■ Directions for this task ■
Check each line of the material for "karışık" and report how many lines have it, with nothing added.

*** Data provided ***

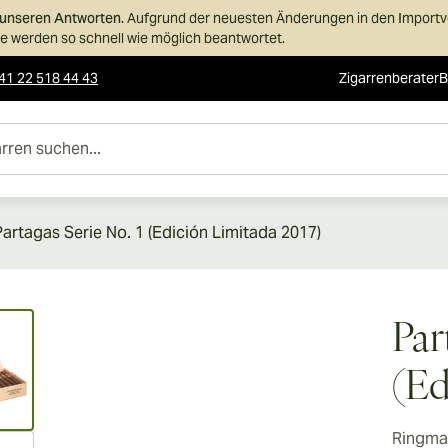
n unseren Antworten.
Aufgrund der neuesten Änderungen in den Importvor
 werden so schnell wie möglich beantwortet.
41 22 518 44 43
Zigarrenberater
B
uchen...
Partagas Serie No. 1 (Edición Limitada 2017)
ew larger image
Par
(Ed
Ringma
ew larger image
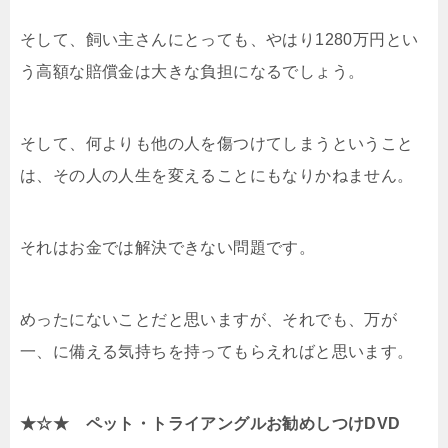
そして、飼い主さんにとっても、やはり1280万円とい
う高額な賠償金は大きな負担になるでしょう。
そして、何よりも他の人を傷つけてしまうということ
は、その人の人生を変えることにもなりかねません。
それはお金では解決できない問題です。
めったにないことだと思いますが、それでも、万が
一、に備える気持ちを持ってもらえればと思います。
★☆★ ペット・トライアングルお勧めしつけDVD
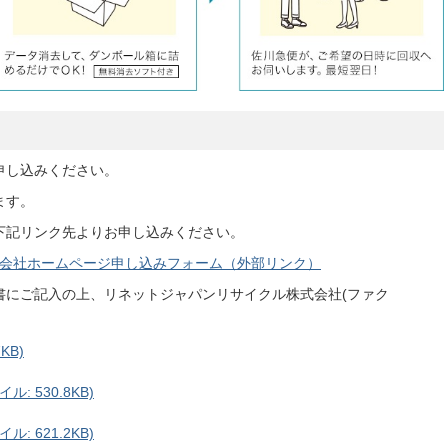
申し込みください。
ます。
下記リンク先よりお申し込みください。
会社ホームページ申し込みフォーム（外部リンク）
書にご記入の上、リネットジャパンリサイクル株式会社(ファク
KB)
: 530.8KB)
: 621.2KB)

*** End of Data provided ***
*** Data provided ***

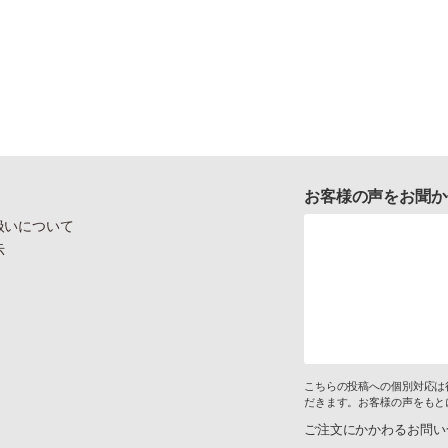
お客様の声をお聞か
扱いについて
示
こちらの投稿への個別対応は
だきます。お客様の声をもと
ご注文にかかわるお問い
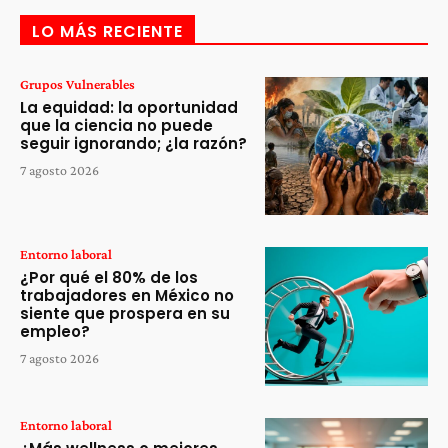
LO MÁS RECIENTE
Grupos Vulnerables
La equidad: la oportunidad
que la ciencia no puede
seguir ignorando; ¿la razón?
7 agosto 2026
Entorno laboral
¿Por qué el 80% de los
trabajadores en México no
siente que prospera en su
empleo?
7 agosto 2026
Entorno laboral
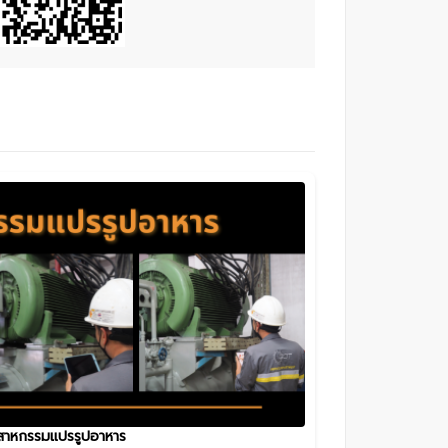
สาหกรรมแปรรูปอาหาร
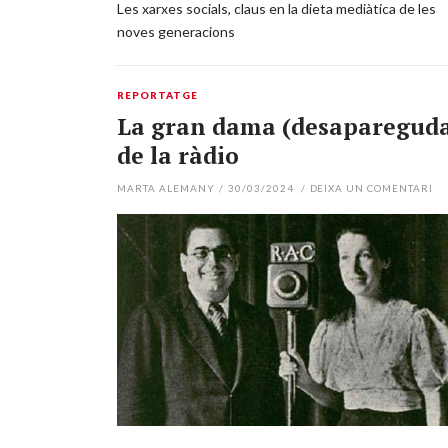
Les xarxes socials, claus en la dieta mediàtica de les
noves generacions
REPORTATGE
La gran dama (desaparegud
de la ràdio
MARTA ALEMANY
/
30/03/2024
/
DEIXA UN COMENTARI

*** End of Data provided ***
*** Data provided ***

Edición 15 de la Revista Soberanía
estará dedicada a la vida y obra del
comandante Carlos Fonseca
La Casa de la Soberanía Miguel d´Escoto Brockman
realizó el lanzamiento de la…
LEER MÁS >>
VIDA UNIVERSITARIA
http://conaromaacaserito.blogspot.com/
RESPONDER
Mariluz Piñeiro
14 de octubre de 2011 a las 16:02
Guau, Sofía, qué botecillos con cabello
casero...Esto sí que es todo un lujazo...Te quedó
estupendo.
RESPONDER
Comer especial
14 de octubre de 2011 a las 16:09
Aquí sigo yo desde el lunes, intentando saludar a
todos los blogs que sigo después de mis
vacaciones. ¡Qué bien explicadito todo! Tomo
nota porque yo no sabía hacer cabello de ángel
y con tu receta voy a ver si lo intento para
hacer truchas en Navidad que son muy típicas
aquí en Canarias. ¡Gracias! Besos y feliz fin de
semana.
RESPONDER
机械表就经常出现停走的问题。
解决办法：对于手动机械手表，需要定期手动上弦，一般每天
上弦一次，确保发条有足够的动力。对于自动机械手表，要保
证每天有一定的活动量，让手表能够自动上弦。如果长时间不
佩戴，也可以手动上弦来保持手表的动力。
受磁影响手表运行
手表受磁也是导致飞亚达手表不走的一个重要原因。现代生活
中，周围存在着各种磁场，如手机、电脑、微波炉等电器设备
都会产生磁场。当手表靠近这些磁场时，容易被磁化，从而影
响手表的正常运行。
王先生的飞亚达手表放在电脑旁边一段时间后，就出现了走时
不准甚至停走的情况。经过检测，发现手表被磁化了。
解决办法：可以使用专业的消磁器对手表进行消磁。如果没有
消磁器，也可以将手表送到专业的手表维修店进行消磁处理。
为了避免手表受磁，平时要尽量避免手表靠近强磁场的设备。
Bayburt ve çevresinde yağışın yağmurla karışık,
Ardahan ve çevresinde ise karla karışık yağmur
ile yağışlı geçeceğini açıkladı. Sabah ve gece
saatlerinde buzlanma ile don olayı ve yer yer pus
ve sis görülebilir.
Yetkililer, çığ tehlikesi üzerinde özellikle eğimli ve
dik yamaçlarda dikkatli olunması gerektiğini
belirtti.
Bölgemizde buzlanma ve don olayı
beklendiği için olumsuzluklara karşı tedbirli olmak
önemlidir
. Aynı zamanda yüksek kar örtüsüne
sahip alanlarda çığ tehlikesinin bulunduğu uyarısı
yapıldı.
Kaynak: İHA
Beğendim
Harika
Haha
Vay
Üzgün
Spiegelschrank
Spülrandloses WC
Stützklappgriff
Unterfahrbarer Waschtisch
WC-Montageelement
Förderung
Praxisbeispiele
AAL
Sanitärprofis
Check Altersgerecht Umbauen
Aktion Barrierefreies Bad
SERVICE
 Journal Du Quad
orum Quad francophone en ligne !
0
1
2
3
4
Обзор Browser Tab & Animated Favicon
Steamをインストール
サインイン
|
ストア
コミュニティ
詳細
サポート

*** End of Data provided ***

■ Task solution ■
2